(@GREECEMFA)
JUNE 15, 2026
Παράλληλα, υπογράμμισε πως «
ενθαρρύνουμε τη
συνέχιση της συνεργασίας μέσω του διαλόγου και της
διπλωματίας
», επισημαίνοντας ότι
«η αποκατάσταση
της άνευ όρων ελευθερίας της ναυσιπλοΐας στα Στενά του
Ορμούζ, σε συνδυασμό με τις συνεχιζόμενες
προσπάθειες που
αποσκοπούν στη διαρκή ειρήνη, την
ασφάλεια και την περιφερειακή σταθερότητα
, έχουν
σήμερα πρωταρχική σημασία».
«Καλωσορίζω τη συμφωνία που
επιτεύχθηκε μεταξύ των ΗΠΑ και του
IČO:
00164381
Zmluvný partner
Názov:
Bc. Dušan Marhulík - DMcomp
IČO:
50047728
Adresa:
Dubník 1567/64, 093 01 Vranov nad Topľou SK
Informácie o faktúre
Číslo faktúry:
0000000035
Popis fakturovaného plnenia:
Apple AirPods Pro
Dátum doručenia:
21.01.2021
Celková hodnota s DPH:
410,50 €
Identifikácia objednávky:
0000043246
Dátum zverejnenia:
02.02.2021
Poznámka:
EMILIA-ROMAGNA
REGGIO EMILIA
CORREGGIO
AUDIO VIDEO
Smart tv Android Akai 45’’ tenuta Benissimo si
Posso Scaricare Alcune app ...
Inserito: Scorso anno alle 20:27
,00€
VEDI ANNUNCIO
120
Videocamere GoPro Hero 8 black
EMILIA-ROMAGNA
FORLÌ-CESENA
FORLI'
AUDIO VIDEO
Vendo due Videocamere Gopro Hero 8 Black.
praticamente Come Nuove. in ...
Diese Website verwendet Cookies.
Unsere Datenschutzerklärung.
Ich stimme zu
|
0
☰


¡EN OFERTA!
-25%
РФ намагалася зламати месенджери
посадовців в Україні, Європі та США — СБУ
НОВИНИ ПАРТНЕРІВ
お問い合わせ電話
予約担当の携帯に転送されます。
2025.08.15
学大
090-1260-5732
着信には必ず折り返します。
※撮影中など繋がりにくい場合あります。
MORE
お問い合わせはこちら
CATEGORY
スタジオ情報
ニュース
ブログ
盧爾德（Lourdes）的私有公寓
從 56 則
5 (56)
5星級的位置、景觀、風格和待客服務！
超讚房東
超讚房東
# # # #
Problem description:
Only lines holding the word "Hero" belong in the answer; copy all of them from the records.

Response to this exercise:
Videocamere GoPro Hero 8 black
Vendo due Videocamere Gopro Hero 8 Black.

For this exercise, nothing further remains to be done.